I've had several patients bring up stories of their parents not admitting/denying that something had happened. One remembers a night his dad came home, put his foot though his video game console, and choked him ("like Homer chokes Bart in The Simpsons"). On his own, the patient linked his histrionic relation to feelings to his father's denial of the truth of that nights events.

Another patient brought up how she fell off a swing set and sat down at dinner knowing something was wrong. She pleaded with her mother to take her to the hospital but her mother told her that it wasn't that serious and that she would be fine. She eventually got her to listen and found out she had a broken collar bone.

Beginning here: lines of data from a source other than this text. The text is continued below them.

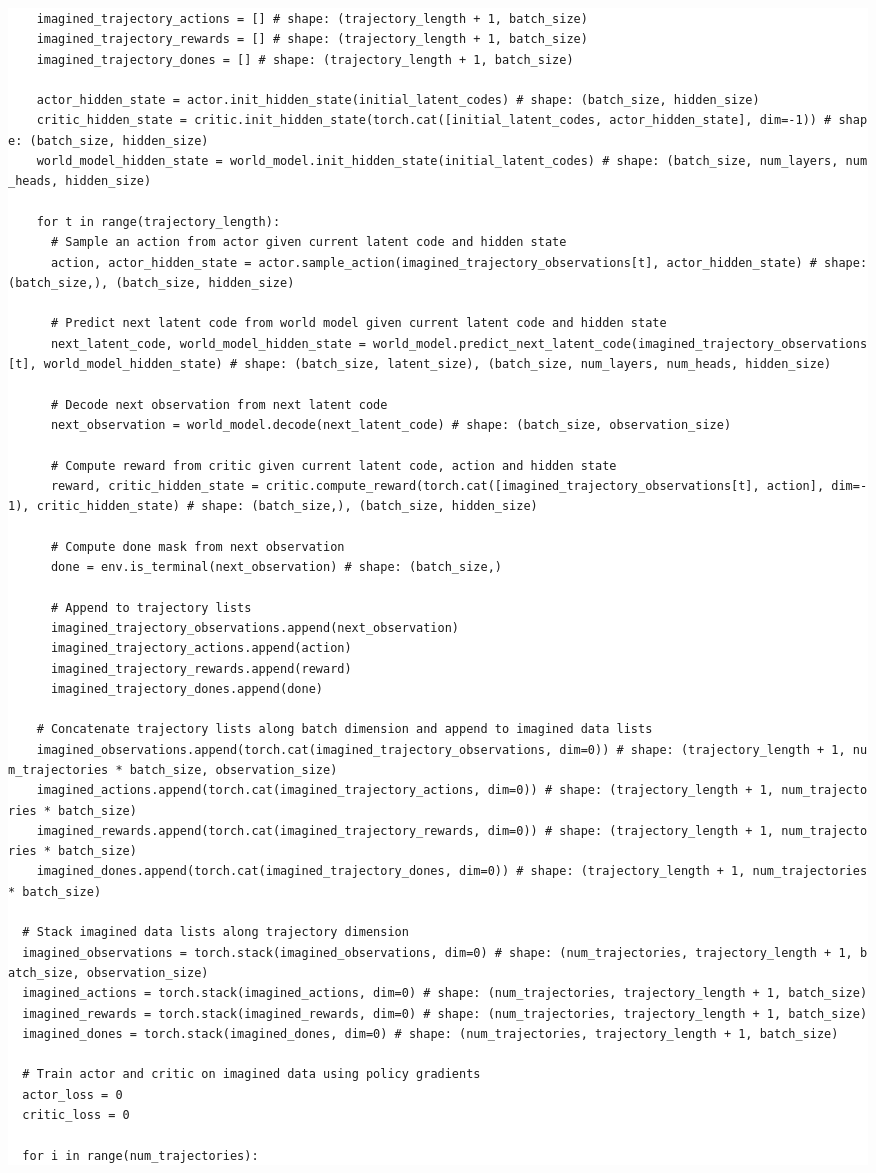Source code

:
 ```
    imagined_trajectory_actions = [] # shape: (trajectory_length + 1, batch_size)
    imagined_trajectory_rewards = [] # shape: (trajectory_length + 1, batch_size)
    imagined_trajectory_dones = [] # shape: (trajectory_length + 1, batch_size)

    actor_hidden_state = actor.init_hidden_state(initial_latent_codes) # shape: (batch_size, hidden_size)
    critic_hidden_state = critic.init_hidden_state(torch.cat([initial_latent_codes, actor_hidden_state], dim=-1)) # shape: (batch_size, hidden_size)
    world_model_hidden_state = world_model.init_hidden_state(initial_latent_codes) # shape: (batch_size, num_layers, num_heads, hidden_size)

    for t in range(trajectory_length):
      # Sample an action from actor given current latent code and hidden state
      action, actor_hidden_state = actor.sample_action(imagined_trajectory_observations[t], actor_hidden_state) # shape: (batch_size,), (batch_size, hidden_size)

      # Predict next latent code from world model given current latent code and hidden state
      next_latent_code, world_model_hidden_state = world_model.predict_next_latent_code(imagined_trajectory_observations[t], world_model_hidden_state) # shape: (batch_size, latent_size), (batch_size, num_layers, num_heads, hidden_size)

      # Decode next observation from next latent code
      next_observation = world_model.decode(next_latent_code) # shape: (batch_size, observation_size)

      # Compute reward from critic given current latent code, action and hidden state
      reward, critic_hidden_state = critic.compute_reward(torch.cat([imagined_trajectory_observations[t], action], dim=-1), critic_hidden_state) # shape: (batch_size,), (batch_size, hidden_size)

      # Compute done mask from next observation
      done = env.is_terminal(next_observation) # shape: (batch_size,)

      # Append to trajectory lists
      imagined_trajectory_observations.append(next_observation)
      imagined_trajectory_actions.append(action)
      imagined_trajectory_rewards.append(reward)
      imagined_trajectory_dones.append(done)

    # Concatenate trajectory lists along batch dimension and append to imagined data lists
    imagined_observations.append(torch.cat(imagined_trajectory_observations, dim=0)) # shape: (trajectory_length + 1, num_trajectories * batch_size, observation_size)
    imagined_actions.append(torch.cat(imagined_trajectory_actions, dim=0)) # shape: (trajectory_length + 1, num_trajectories * batch_size)
    imagined_rewards.append(torch.cat(imagined_trajectory_rewards, dim=0)) # shape: (trajectory_length + 1, num_trajectories * batch_size)
    imagined_dones.append(torch.cat(imagined_trajectory_dones, dim=0)) # shape: (trajectory_length + 1, num_trajectories * batch_size)

  # Stack imagined data lists along trajectory dimension
  imagined_observations = torch.stack(imagined_observations, dim=0) # shape: (num_trajectories, trajectory_length + 1, batch_size, observation_size)
  imagined_actions = torch.stack(imagined_actions, dim=0) # shape: (num_trajectories, trajectory_length + 1, batch_size)
  imagined_rewards = torch.stack(imagined_rewards, dim=0) # shape: (num_trajectories, trajectory_length + 1, batch_size)
  imagined_dones = torch.stack(imagined_dones, dim=0) # shape: (num_trajectories, trajectory_length + 1, batch_size)

  # Train actor and critic on imagined data using policy gradients
  actor_loss = 0
  critic_loss = 0

  for i in range(num_trajectories):
```

[1]: https://arxiv.org/abs/2209.00588 "[2209.00588] Transformers are Sample-Efficient World Models - arXiv.org"
[2]: https://arxiv.org/pdf/2209.00588v2.pdf "arXiv:2209.00588v2 [cs.LG] 1 Mar 2023"
[3]: http://export.arxiv.org/abs/2209.00588 "[2209.00588] Transformers are Sample-Efficient World Models"
[1]: https://arxiv.org/abs/2209.00588 "[2209.00588] Transformers are Sample-Efficient World Models - arXiv.org"
[2]: https://arxiv.org/pdf/2209.00588v2.pdf "arXiv:2209.00588v2 [cs.LG] 1 Mar 2023"
[3]: http://export.arxiv.org/abs/2209.00588 "[2209.00588] Transformers are Sample-Efficient World Models"
[1]: https://arxiv.org/abs/2209.00588 "[2209.00588] Transformers are Sample-Efficient World Models - arXiv.org"
[2]: https://arxiv.org/pdf/2209.00588v2.pdf "arXiv:2209.00588v2 [cs.LG] 1 Mar 2023"
[3]: http://export.arxiv.org/abs/2209.00588 "[2209.00588] Transformers are Sample-Efficient World Models"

The patient was able to quickly avow that in other major relationships she was treated like what she felt or wanted wasn't true/right and others tried to control how she felt.

I'm sure that I'm not the first one to hear the importance of these stories in patients. If anyone has a article or book to direct me to, please do.

Trying to place it in my frames of reference, I think of Freud talking about how the Ratman doubts himself and that comes from doubting his ability to love.

At the phallic-oedipal, love can be lost in regression for an egoist, where for an altruist it is often assertion. Phallic-oedipal love can downgrade to anal sado-masochistic love, down to the extreme possessiveness of the volar stage, and disappear at the auto-erotic. Phallic love isn't without it's ambivalence. The beloved's relation to reputation and Prestige is obviously important. Assertion in an altruist can similarly regress.

What promise did the egoist break, how did he lose some sense of integrity, what betrayal in love did he suffer?

For the altruist, what parental substitute undermined their reality, how did he sin against love, loyalty, and devotion?

There are more injuries than this, but I think.